My oldest son was off work yesterday and went wade fishing near Pt. Lavaca without me (someone's got to pay the bills!). Caught 10+ smaller reds with this nice 23"+ for dinner.

He just loves his 8wt Mangrove. In fact he says he's going "mangroving" rather than fly fishing now.

Don't know the name of the 2/0 fly but we get them at Cabelas (I'm a fair weather tyer and dislike dealing with epoxy headed flies). They give a great silhouette in the water, cast with ease in the wind and are very weedless. We fish a lot of mixed weed and shell bottom in 1'-2' deep where Clousers and other weighted flies seem to spend too much time snagged or fouled with weeds.

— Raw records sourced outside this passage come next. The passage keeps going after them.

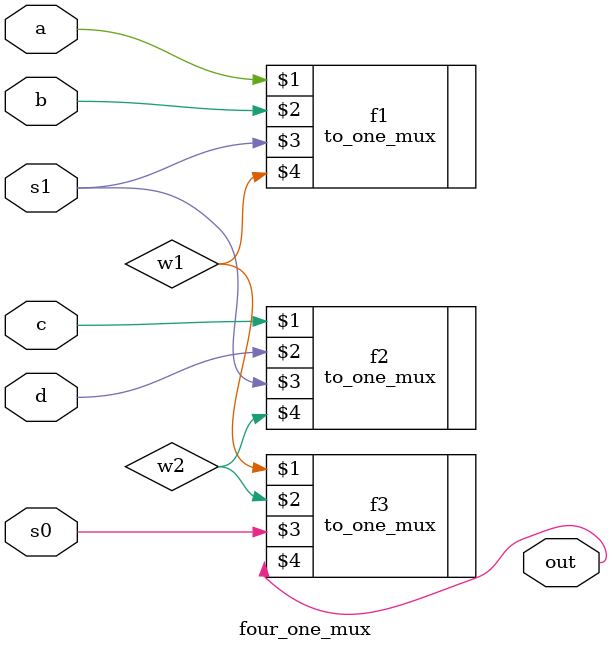
<source format=v>




module four_one_mux (a,b,c,d,s0,s1,out);

	input a,b,c,d,s0,s1;
	output out;
	wire w1,w2;
	to_one_mux f1(a,b,s1,w1);
	to_one_mux f2(c,d,s1,w2);
	to_one_mux f3(w1,w2,s0,out);
	
endmodule 
</source>
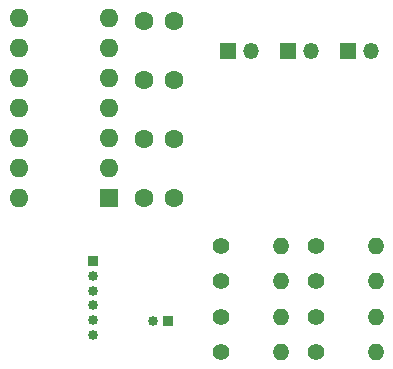
<source format=gbs>
G04 #@! TF.FileFunction,Soldermask,Bot*
%FSLAX46Y46*%
G04 Gerber Fmt 4.6, Leading zero omitted, Abs format (unit mm)*
G04 Created by KiCad (PCBNEW 4.0.6) date 06/26/19 15:12:34*
%MOMM*%
%LPD*%
G01*
G04 APERTURE LIST*
%ADD10C,0.100000*%
%ADD11R,0.850000X0.850000*%
%ADD12C,0.850000*%
%ADD13C,1.400000*%
%ADD14O,1.400000X1.400000*%
%ADD15C,1.600000*%
%ADD16R,1.600000X1.600000*%
%ADD17O,1.600000X1.600000*%
%ADD18R,1.350000X1.350000*%
%ADD19O,1.350000X1.350000*%
G04 APERTURE END LIST*
D10*
D11*
X231648000Y-113665000D03*
D12*
X231648000Y-114915000D03*
X231648000Y-116165000D03*
X231648000Y-117415000D03*
X231648000Y-118665000D03*
X231648000Y-119915000D03*
D13*
X250498000Y-115365000D03*
D14*
X255578000Y-115365000D03*
D13*
X250498000Y-121365000D03*
D14*
X255578000Y-121365000D03*
D13*
X250498000Y-118365000D03*
D14*
X255578000Y-118365000D03*
D13*
X242498000Y-115365000D03*
D14*
X247578000Y-115365000D03*
D13*
X242498000Y-118365000D03*
D14*
X247578000Y-118365000D03*
D13*
X242498000Y-121365000D03*
D14*
X247578000Y-121365000D03*
D15*
X235998000Y-108365000D03*
X238498000Y-108365000D03*
X235998000Y-103365000D03*
X238498000Y-103365000D03*
X235998000Y-98365000D03*
X238498000Y-98365000D03*
X235998000Y-93365000D03*
X238498000Y-93365000D03*
D13*
X242498000Y-112365000D03*
D14*
X247578000Y-112365000D03*
D13*
X250498000Y-112365000D03*
D14*
X255578000Y-112365000D03*
D16*
X232998000Y-108365000D03*
D17*
X225378000Y-93125000D03*
X232998000Y-105825000D03*
X225378000Y-95665000D03*
X232998000Y-103285000D03*
X225378000Y-98205000D03*
X232998000Y-100745000D03*
X225378000Y-100745000D03*
X232998000Y-98205000D03*
X225378000Y-103285000D03*
X232998000Y-95665000D03*
X225378000Y-105825000D03*
X232998000Y-93125000D03*
X225378000Y-108365000D03*
D18*
X248158000Y-95885000D03*
D19*
X250158000Y-95885000D03*
D18*
X243078000Y-95885000D03*
D19*
X245078000Y-95885000D03*
D18*
X253238000Y-95885000D03*
D19*
X255238000Y-95885000D03*
D11*
X237998000Y-118745000D03*
D12*
X236748000Y-118745000D03*
M02*

</source>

Best part is seeing my son fish alone with good success.

Pete A.


----------



## Laguna Freak (Nov 15, 2006)

*Mangroving*

Awesome Pete! Great post! Your pride in your son's accomplishments is no doubt a tremendous factor in his success as a fly fisherman. Kudos to you for promoting and developing this outdoor passion in your son!

God Bless Y'all!


----------



## Xplorin08 (Jan 18, 2011)

2x

Should be proud Pete A.


----------



## Bruce J (Jun 27, 2004)

Congrats, indeed. Is that a double-headed bend-back?? Weird, but I guess it works.


----------